Alton Brown, cooking channel, brine recipe. Reminding myself so looked and the video is there.


Apple cidar, brown sugar, bay leaves, garlic, rosemary, thyme.


We weren't turkey for thanksgiving family until this.:smile:


----------



## BigJim (Sep 2, 2008)

This is the brine I plan to use this year:

2 gallons water
1 1/2 cups canning salt*
3 tablespoons minced garlic
1 tablespoon ground black pepper
1/4 cup Worcestershire sauce
1/3 cup brown sugar

In a food-grade large bucket or container large enough to hold your turkey, mix together the water, salt, garlic, pepper, Worcestershire sauce and brown sugar. Store in a refrigerator, and soak turkey for 24 hours before smoking or roasting.

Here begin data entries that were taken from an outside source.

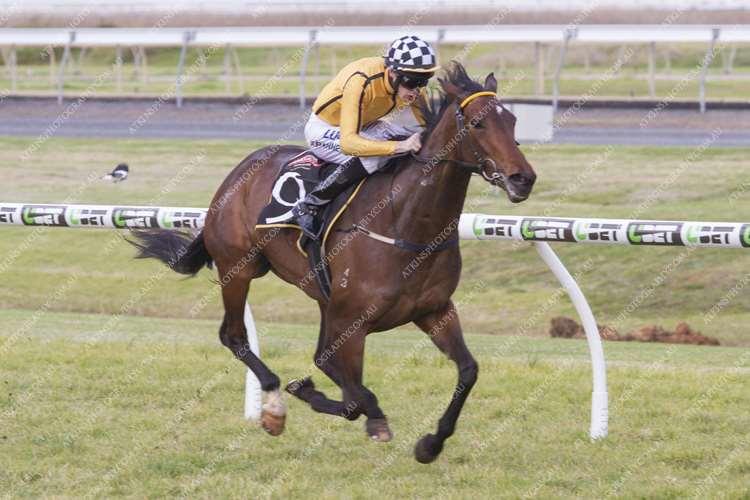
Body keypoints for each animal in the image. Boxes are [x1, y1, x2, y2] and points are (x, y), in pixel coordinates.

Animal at [129, 61, 536, 463]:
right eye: (478, 123)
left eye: (513, 120)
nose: (524, 178)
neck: (408, 223)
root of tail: (239, 170)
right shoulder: (351, 322)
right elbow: (354, 394)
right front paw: (350, 411)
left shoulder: (433, 310)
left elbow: (468, 371)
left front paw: (431, 443)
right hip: (238, 268)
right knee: (234, 335)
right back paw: (274, 406)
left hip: (322, 298)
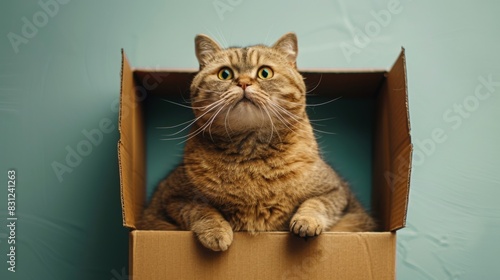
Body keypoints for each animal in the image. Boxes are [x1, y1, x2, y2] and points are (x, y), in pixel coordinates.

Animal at [138, 32, 376, 252]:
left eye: (264, 73)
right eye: (225, 74)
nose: (244, 82)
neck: (251, 156)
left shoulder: (337, 192)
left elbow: (316, 203)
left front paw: (305, 222)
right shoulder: (171, 199)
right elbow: (201, 210)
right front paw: (216, 231)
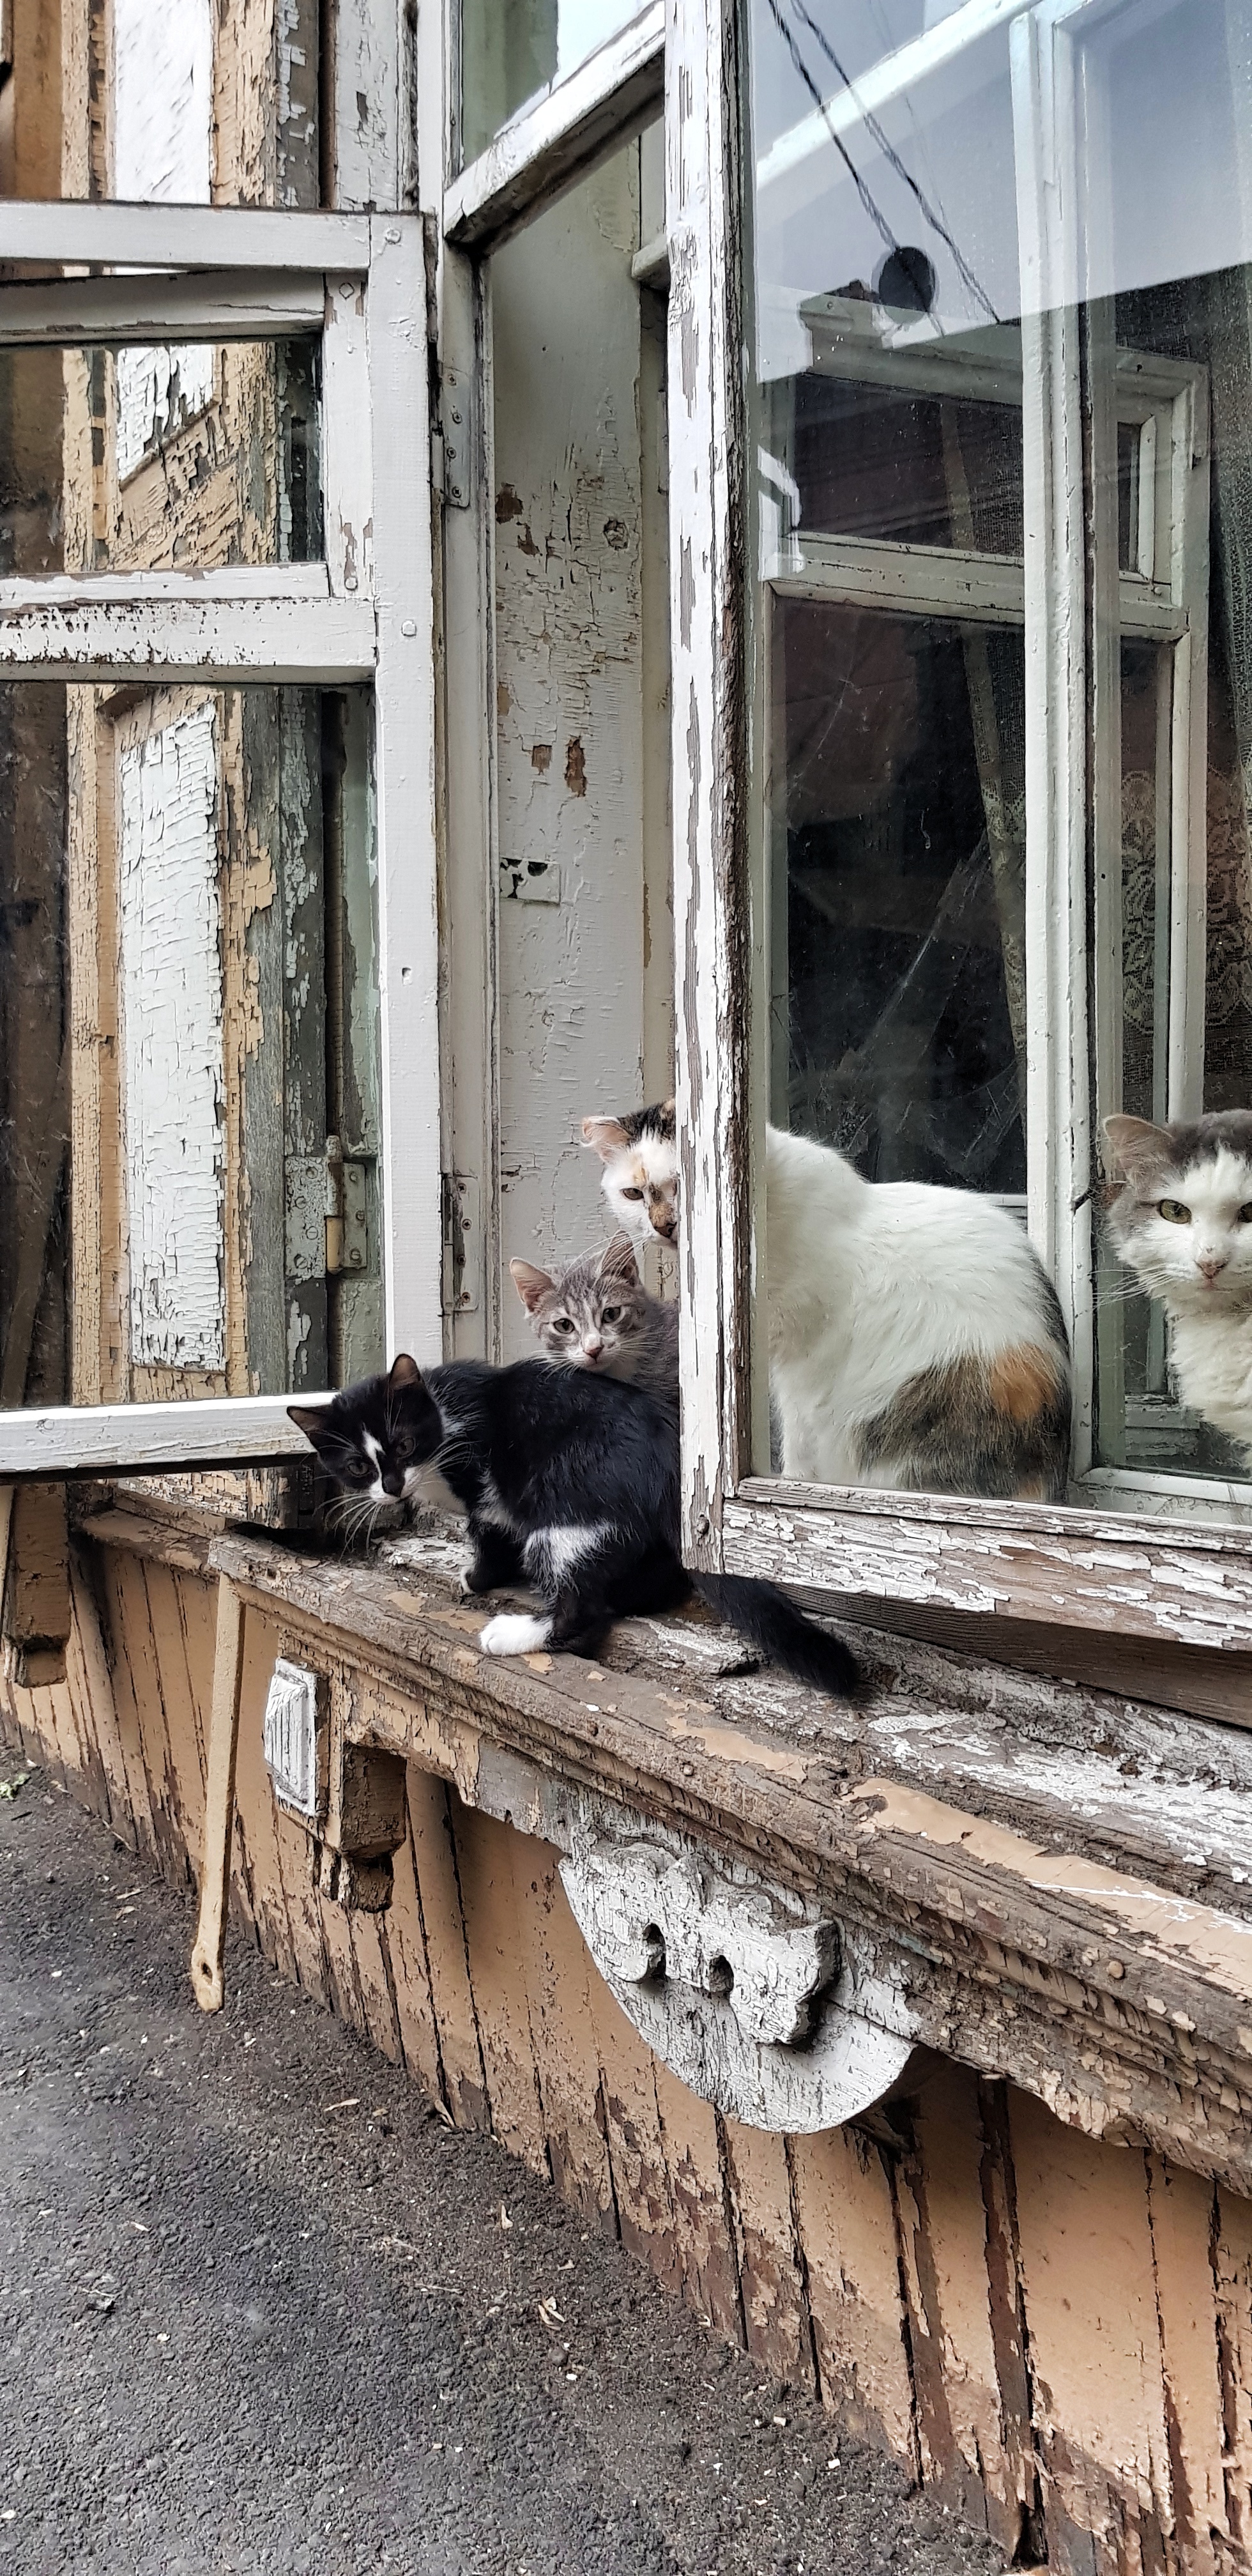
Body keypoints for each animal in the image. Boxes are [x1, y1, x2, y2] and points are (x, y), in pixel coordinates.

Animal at [292, 1349, 860, 1689]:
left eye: (405, 1444)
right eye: (358, 1466)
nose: (391, 1487)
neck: (442, 1415)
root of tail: (672, 1461)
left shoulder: (486, 1483)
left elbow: (490, 1531)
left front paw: (477, 1577)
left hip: (568, 1504)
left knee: (580, 1612)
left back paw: (514, 1633)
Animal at [582, 1097, 1071, 1504]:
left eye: (685, 1183)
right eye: (633, 1194)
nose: (663, 1226)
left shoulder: (801, 1362)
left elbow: (797, 1440)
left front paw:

I plan to use a brining bag, but I am not smoking a whole turkey, just two large breast and 11 turkey legs.


----------



## SeniorSitizen (Sep 10, 2012)

To brine a whole large turkey our son-in-law brines a large ice chest.


----------



## John Smith_inFL (Jun 15, 2018)

I just put my 15 pounder in the cooler this morning. . . . . (2 gallons of water).
put a whole bunch of "stuff" in a pan of hot water to steep awhile.
ie: sliced fresh Florida Oranges, half an onion, handful of smashed garlic,
kosher salt, brown sugar, bay leaves, fresh rosemary, worcestershire sauce, lime juice, 
1/4 cup liquid smoke, ground black pepper, white pepper corns,yada yada yada.
that will soak in the cooler until tomorrow (24 hours). (adding ice as required
to the outside of the plastic bag so as not to dilute the brine water on the inside).
dry with a towel, slather with butter, massage in a dry rub , bake in oven for a few hours. . . . 
I don't cook turkey "just for" Thanksgiving, I cook it when it goes on sale 
just because I LIKE IT !!!

Happy Thanksgiving to all !! (and be SAFE if you are going to deep fry your bird)

.

.


----------